On this page you can adjust a number of settings which are otherwise set for you by default.
Here you can choose the textual units which are compared. Choices are verse lines or grammatical phrases. Phrases are delimited for this purpose by editorial punctuation, and parsed automatically.
This means the textual features which must be shared to consitute a match. The default is lemma, meaning two words are judged to match if they share a dictionary headword. Setting this to exact form only will require inflected forms to match exactly.
Lemma + synonyms is an experimental option which attempts to match forms not only to their own dictionary headword but also to headwords having related meanings. The relationship between headwords was determined automatically by parsing of a Latin-English dictionary; this procedure and the dictionary used are under revision and may change.
Number of Stop Words
To reduce the number of uninteresting results, you can choose to exclude matches with high-frequency features. The stoplist is determined for the selected feature set by ranking features within the stoplist basis (see below) according to frequency, and taking the top N items from this list. The default stoplist size for a Basic Search is 10.
Note that the stop list is feature-set specific. If your feature set is exact-form only, then inflected forms are used; if the feature set is stems or stems + synonyms, then headwords are used. The complete stoplist used in a given search is printed at the bottom of each results page.
By default, the ranked list of features from which the stoplist is drawn is calculated across the entire Tesserae corpus. This can be changed to use features from the target text only, from the source only, or from just the target and source combined.

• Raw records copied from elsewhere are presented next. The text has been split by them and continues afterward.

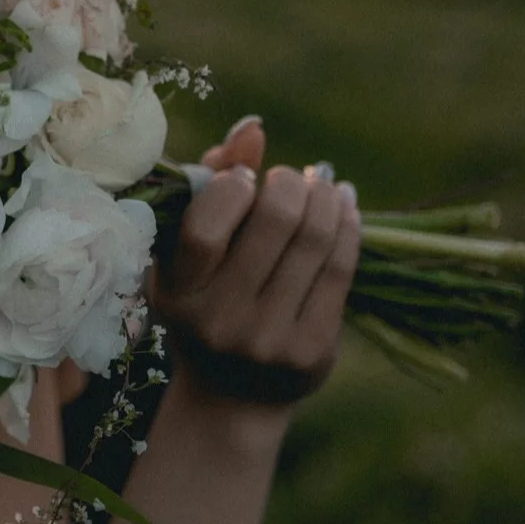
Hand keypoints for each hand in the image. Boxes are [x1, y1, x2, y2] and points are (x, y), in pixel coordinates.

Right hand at [151, 118, 359, 404]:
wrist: (229, 396)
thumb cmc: (200, 302)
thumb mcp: (184, 253)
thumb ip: (210, 183)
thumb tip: (253, 127)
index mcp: (177, 293)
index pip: (206, 229)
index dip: (233, 187)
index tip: (245, 180)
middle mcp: (220, 321)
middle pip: (274, 225)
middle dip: (289, 184)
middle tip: (290, 178)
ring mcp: (269, 340)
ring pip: (315, 242)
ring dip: (323, 198)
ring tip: (320, 183)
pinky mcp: (313, 352)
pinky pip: (340, 271)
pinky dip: (347, 226)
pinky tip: (343, 206)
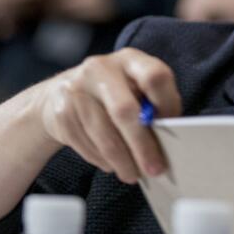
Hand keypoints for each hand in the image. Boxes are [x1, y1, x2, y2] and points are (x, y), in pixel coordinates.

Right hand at [36, 48, 180, 183]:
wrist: (60, 93)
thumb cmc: (113, 94)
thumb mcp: (134, 87)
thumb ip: (153, 105)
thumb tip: (170, 139)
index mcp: (129, 59)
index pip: (155, 76)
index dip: (168, 104)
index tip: (173, 128)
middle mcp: (101, 69)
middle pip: (126, 111)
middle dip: (143, 146)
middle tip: (155, 169)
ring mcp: (77, 90)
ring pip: (105, 136)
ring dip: (123, 161)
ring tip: (133, 174)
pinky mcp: (62, 114)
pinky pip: (87, 146)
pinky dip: (104, 161)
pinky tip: (112, 164)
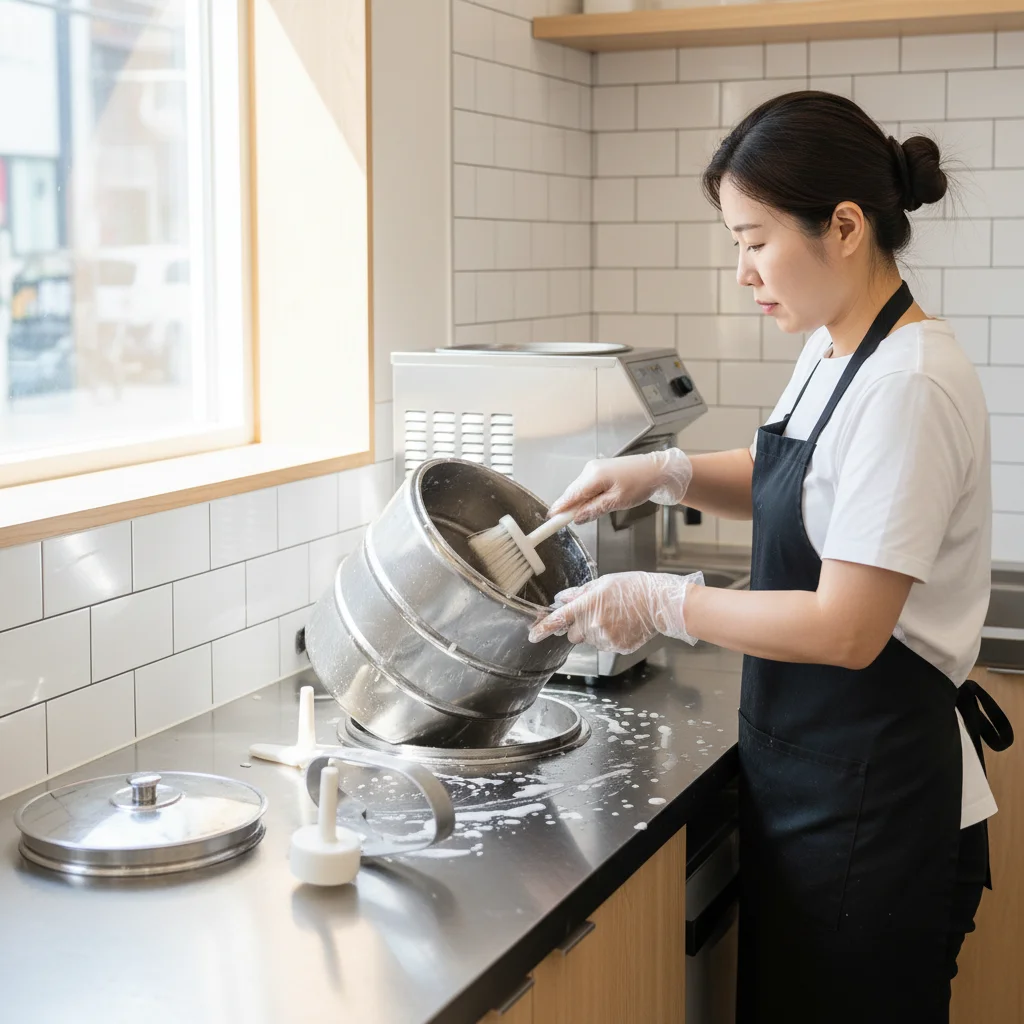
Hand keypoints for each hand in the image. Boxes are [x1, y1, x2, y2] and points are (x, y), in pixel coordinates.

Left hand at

For example, in a default search, matches against the top 10 most frequent headwords in the entire corpus will be ignored. Some of these words may be less frequent in the particular texts compared. If you set the stoplist basis to “target,” then matches against the top 10 most frequent headwords in the target text will be ignored.

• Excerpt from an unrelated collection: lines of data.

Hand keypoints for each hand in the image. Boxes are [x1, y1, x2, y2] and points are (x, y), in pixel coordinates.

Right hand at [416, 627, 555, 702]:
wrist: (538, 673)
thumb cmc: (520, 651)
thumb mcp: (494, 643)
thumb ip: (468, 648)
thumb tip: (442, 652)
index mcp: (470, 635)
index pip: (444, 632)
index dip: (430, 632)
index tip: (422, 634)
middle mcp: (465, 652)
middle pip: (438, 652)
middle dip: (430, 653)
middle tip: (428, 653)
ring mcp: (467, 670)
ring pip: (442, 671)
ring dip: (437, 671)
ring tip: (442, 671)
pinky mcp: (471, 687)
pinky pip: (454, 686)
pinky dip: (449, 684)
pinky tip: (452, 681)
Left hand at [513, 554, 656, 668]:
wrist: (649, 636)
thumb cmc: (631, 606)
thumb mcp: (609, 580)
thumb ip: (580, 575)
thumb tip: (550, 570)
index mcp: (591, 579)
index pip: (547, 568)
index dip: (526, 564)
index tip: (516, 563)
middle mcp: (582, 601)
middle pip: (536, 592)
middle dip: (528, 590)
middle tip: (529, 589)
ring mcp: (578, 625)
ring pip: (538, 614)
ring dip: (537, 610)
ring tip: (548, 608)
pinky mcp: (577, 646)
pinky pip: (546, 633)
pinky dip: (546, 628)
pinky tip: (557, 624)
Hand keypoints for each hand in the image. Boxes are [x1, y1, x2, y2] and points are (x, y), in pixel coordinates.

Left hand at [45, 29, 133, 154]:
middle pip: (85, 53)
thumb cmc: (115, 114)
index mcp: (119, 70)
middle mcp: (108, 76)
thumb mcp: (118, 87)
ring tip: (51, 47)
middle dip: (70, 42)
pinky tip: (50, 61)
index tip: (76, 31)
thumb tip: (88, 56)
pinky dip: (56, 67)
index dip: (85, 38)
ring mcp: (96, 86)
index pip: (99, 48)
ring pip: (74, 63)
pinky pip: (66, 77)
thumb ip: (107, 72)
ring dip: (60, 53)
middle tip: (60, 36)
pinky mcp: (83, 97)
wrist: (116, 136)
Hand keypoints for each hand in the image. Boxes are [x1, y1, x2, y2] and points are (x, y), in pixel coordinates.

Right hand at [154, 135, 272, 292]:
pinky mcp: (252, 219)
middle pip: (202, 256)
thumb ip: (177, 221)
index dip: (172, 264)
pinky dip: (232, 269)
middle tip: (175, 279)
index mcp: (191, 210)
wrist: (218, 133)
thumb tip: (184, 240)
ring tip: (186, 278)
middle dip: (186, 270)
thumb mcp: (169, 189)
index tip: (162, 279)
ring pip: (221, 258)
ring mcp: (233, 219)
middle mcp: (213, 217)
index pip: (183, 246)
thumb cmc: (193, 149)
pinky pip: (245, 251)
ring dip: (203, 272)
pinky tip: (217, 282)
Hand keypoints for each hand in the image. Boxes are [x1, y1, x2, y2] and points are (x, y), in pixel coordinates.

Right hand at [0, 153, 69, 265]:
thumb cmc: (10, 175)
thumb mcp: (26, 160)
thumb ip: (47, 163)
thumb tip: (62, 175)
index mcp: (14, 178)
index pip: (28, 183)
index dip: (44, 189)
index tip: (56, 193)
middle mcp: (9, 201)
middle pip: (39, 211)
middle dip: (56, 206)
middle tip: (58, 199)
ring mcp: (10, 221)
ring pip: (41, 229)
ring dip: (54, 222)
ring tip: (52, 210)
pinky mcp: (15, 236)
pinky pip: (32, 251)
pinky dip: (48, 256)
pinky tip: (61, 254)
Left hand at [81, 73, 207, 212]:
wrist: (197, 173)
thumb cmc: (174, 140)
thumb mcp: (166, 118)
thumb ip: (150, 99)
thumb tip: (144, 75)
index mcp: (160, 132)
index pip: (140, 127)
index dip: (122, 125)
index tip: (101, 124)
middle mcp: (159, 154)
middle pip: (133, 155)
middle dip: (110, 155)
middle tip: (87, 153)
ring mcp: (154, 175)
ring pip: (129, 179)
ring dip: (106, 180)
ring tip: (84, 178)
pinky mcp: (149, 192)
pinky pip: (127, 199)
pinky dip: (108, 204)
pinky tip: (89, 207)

This allows you to exclude matches where the matching words are too far from each other to be relevant. Distance is measured inclusively in words: two adjacent words thus have a distance of 2. Two words with one between them have a distance of 3.
Note that the way this distance is calculated has recently changed. If your results seem more inclusive compared to Fall 2012 (and you don't want this) try setting max distance lower.
In a Basic Search, there is no max distance limit.
There are two principal modes for calculating the max distance described above. Frequency, the default, attempts to zero in on the most relevant words in an allusion, measuring the distance only between the phrase's two most infrequent words. Span considers the greatest distance between any two matching words in a phrase.
In addition, the max distance threshold can be applied to the sum of the distances of the target and source phrases, or only to one or the other. Note that this will halve the total distance for each parallel, causing scores to be higher.
Drop Scores Below
This will exclude results based on the score automatically assigned by Tesserae. Testing of the scoring system is ongoing, but preliminary results show that parallels scoring 6 or above are more likely to be interesting. The default is no cutoff.